Instructions for the task —
Each word in the data below should be copied exactly; the images should not.

Data extract —

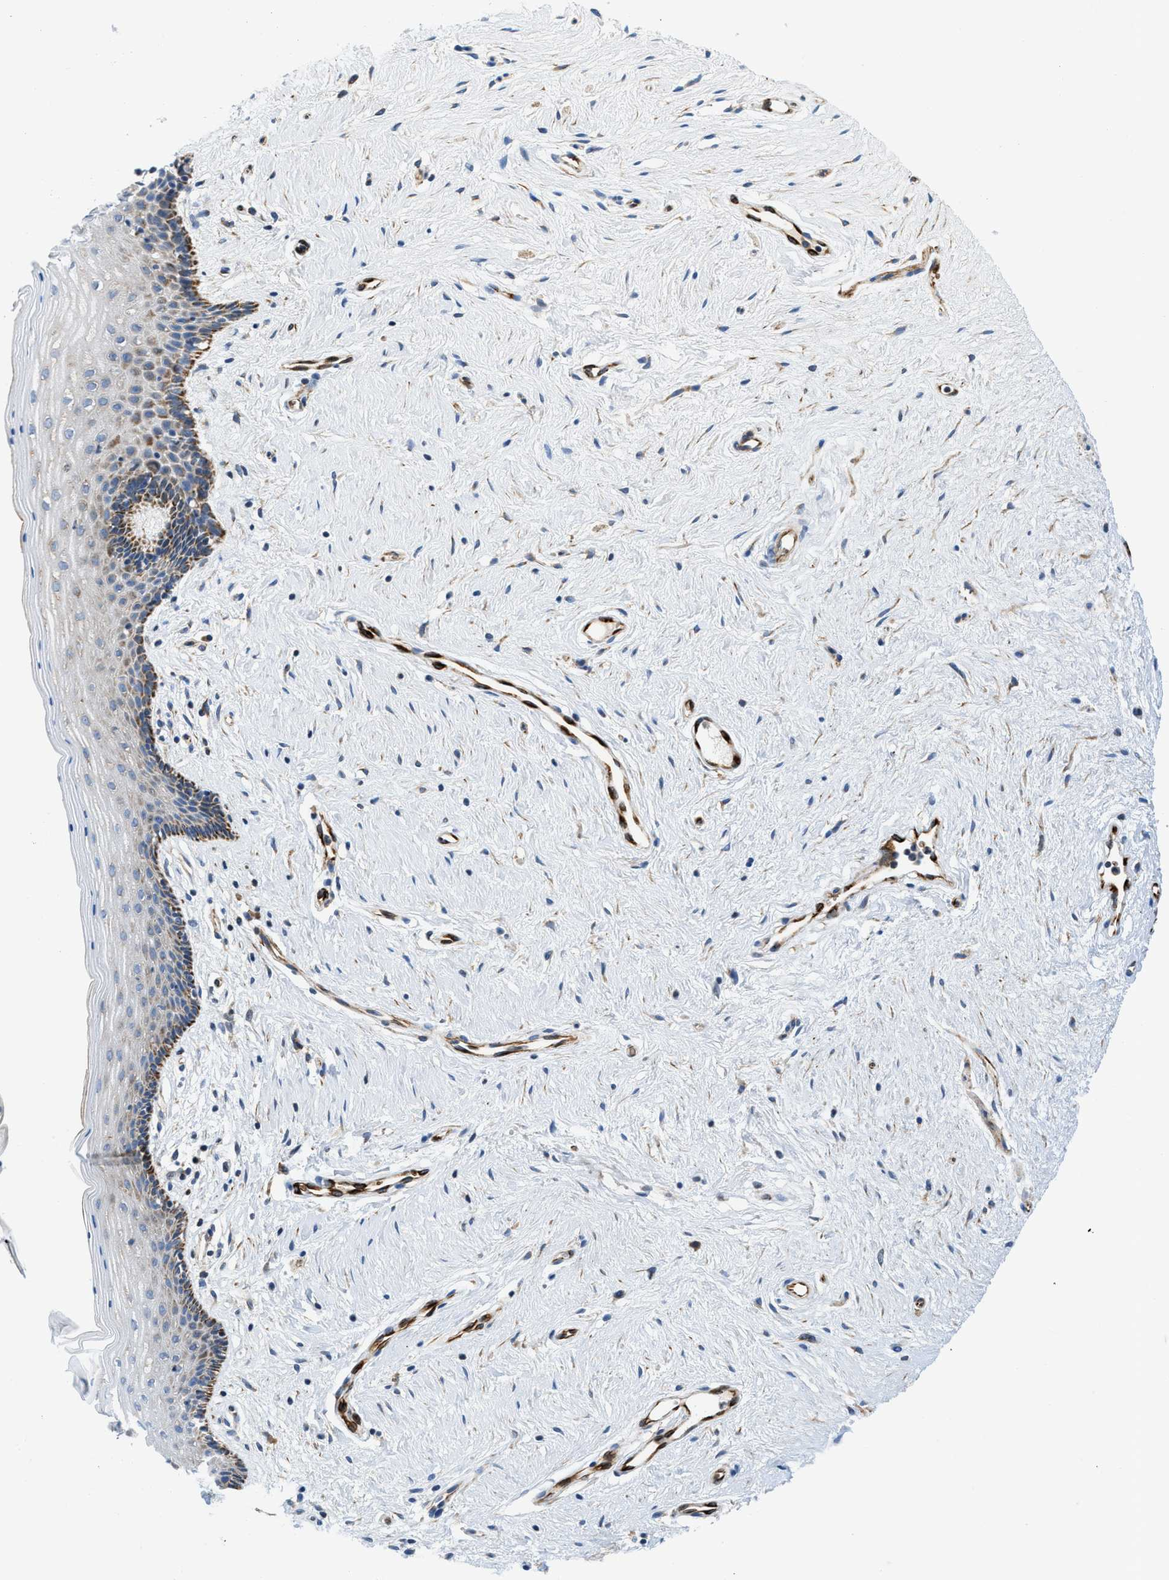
{"staining": {"intensity": "weak", "quantity": "<25%", "location": "cytoplasmic/membranous"}, "tissue": "vagina", "cell_type": "Squamous epithelial cells", "image_type": "normal", "snomed": [{"axis": "morphology", "description": "Normal tissue, NOS"}, {"axis": "topography", "description": "Vagina"}], "caption": "Immunohistochemistry (IHC) of benign vagina displays no positivity in squamous epithelial cells.", "gene": "ZNF831", "patient": {"sex": "female", "age": 44}}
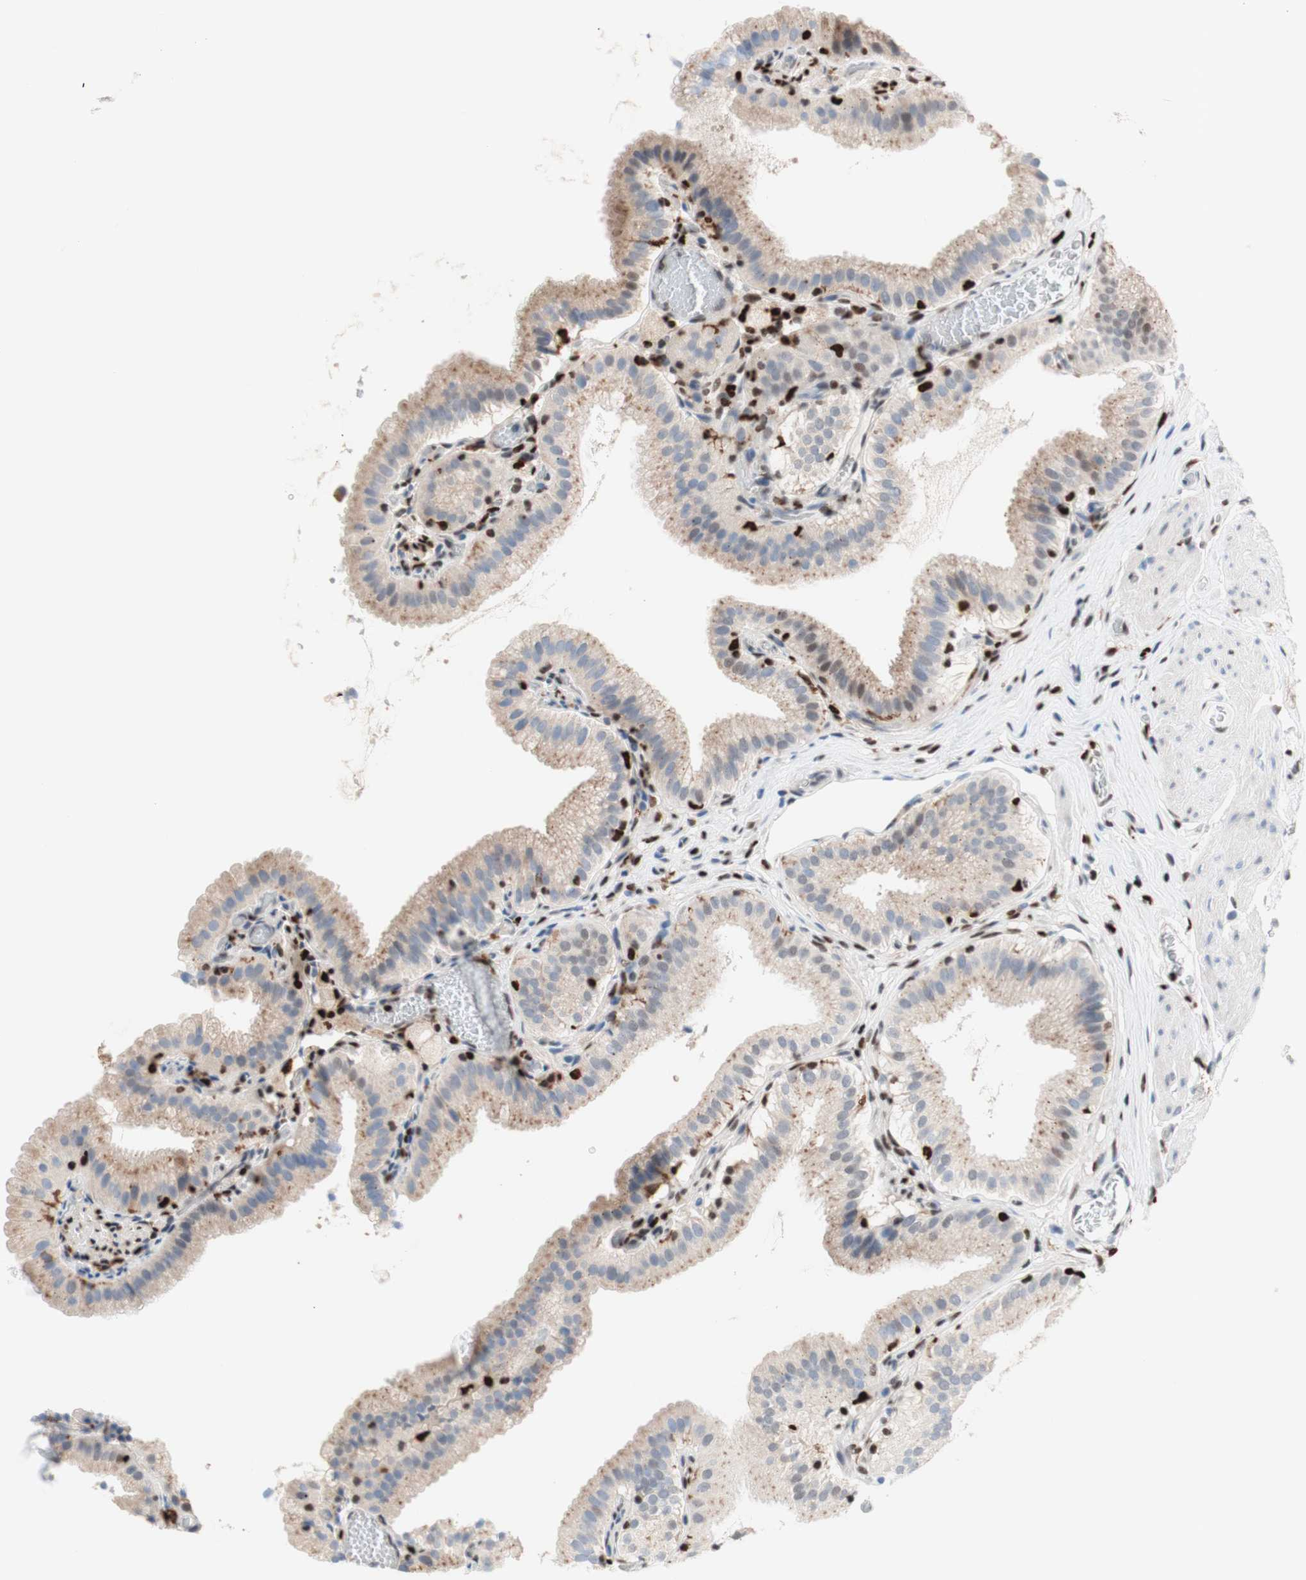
{"staining": {"intensity": "weak", "quantity": ">75%", "location": "cytoplasmic/membranous"}, "tissue": "gallbladder", "cell_type": "Glandular cells", "image_type": "normal", "snomed": [{"axis": "morphology", "description": "Normal tissue, NOS"}, {"axis": "topography", "description": "Gallbladder"}], "caption": "Protein expression analysis of benign gallbladder reveals weak cytoplasmic/membranous staining in approximately >75% of glandular cells.", "gene": "EED", "patient": {"sex": "male", "age": 54}}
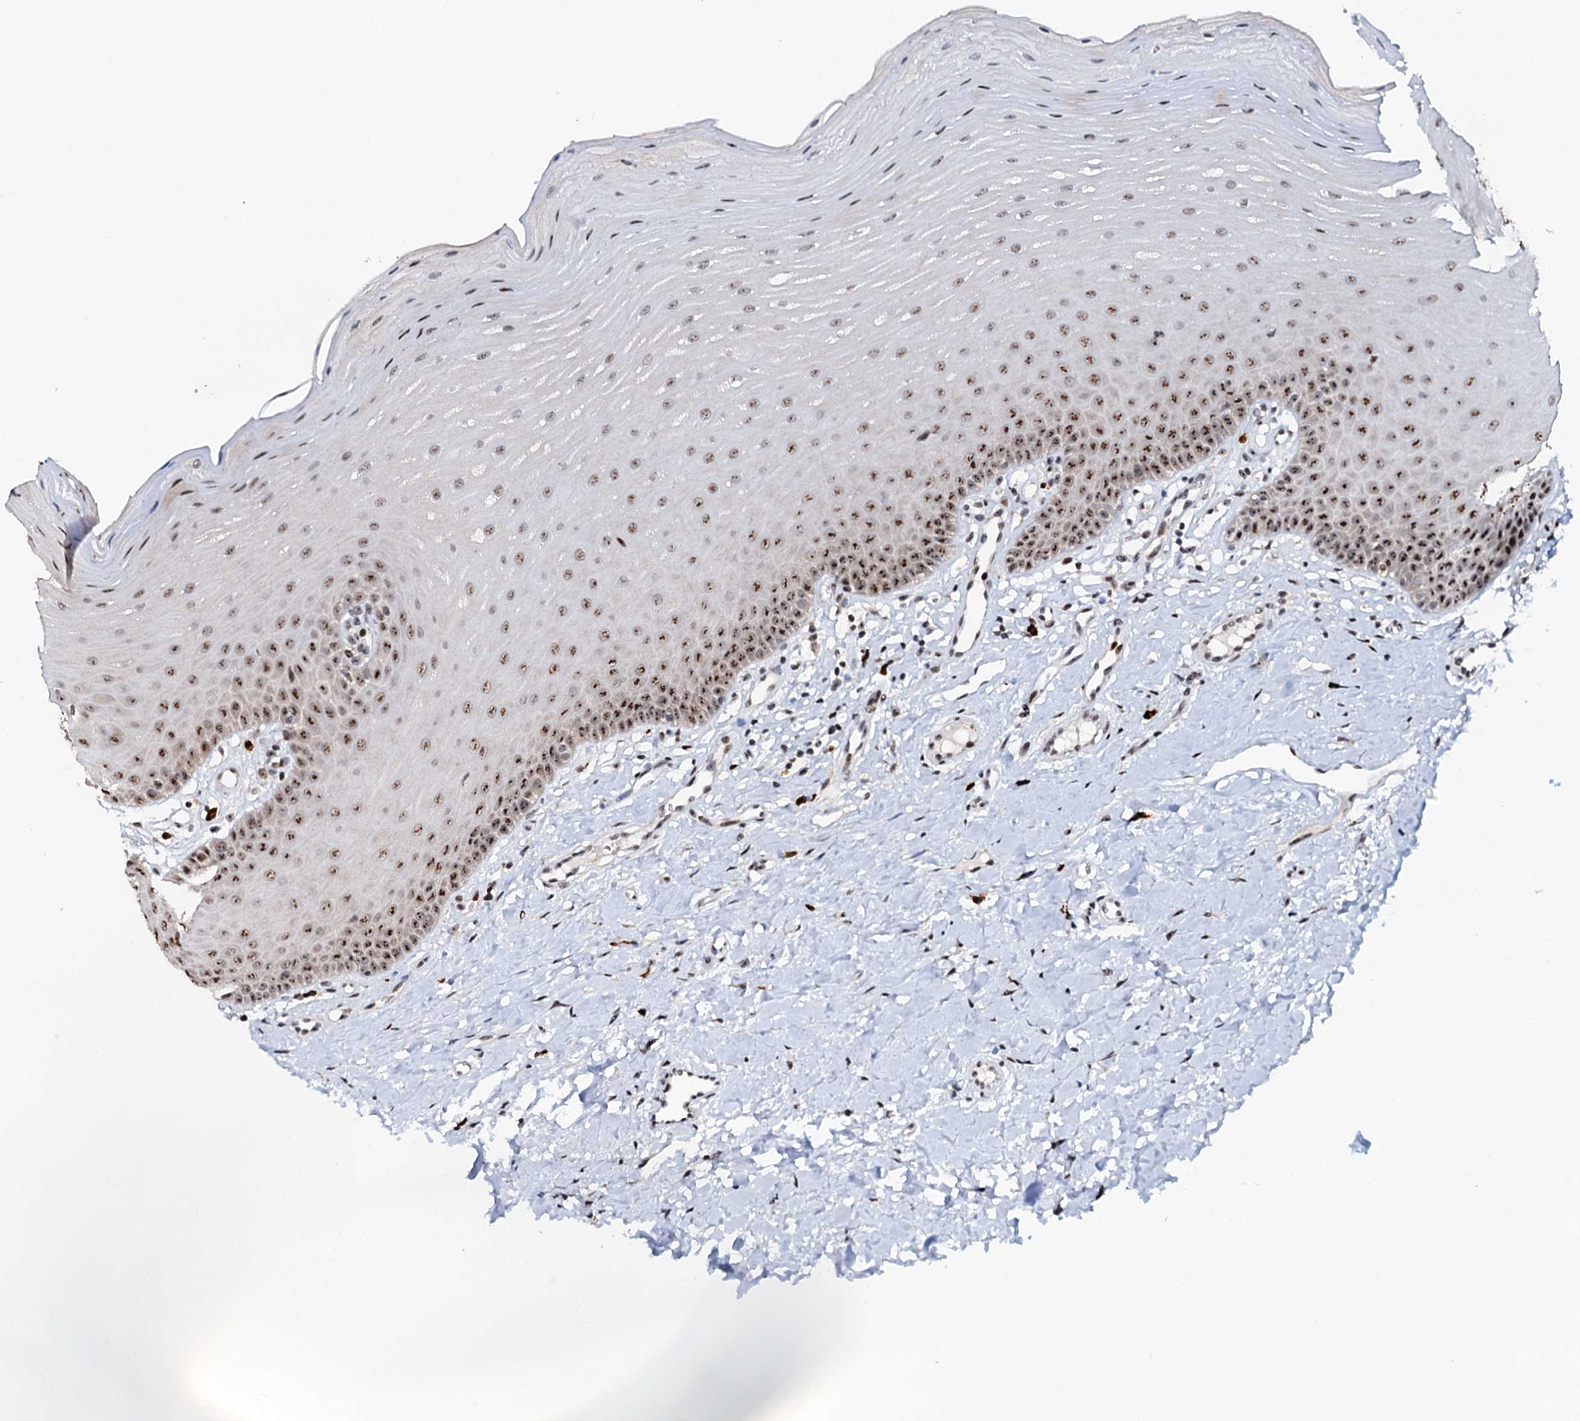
{"staining": {"intensity": "moderate", "quantity": ">75%", "location": "nuclear"}, "tissue": "oral mucosa", "cell_type": "Squamous epithelial cells", "image_type": "normal", "snomed": [{"axis": "morphology", "description": "Normal tissue, NOS"}, {"axis": "topography", "description": "Oral tissue"}], "caption": "Moderate nuclear staining for a protein is seen in about >75% of squamous epithelial cells of normal oral mucosa using IHC.", "gene": "NEUROG3", "patient": {"sex": "female", "age": 39}}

Response box —
{"staining": {"intensity": "weak", "quantity": "<25%", "location": "cytoplasmic/membranous"}, "tissue": "vagina", "cell_type": "Squamous epithelial cells", "image_type": "normal", "snomed": [{"axis": "morphology", "description": "Normal tissue, NOS"}, {"axis": "topography", "description": "Vagina"}], "caption": "Immunohistochemistry (IHC) of benign vagina displays no positivity in squamous epithelial cells.", "gene": "ZNF831", "patient": {"sex": "female", "age": 44}}
{"staining": {"intensity": "weak", "quantity": ">75%", "location": "cytoplasmic/membranous"}, "tissue": "gallbladder", "cell_type": "Glandular cells", "image_type": "normal", "snomed": [{"axis": "morphology", "description": "Normal tissue, NOS"}, {"axis": "topography", "description": "Gallbladder"}], "caption": "Protein expression analysis of benign gallbladder reveals weak cytoplasmic/membranous staining in approximately >75% of glandular cells.", "gene": "EED", "patient": {"sex": "male", "age": 54}}
{"staining": {"intensity": "moderate", "quantity": ">75%", "location": "nuclear"}, "tissue": "oral mucosa", "cell_type": "Squamous epithelial cells", "image_type": "normal", "snomed": [{"axis": "morphology", "description": "Normal tissue, NOS"}, {"axis": "topography", "description": "Oral tissue"}], "caption": "Moderate nuclear staining for a protein is seen in about >75% of squamous epithelial cells of normal oral mucosa using IHC.", "gene": "NEUROG3", "patient": {"sex": "female", "age": 39}}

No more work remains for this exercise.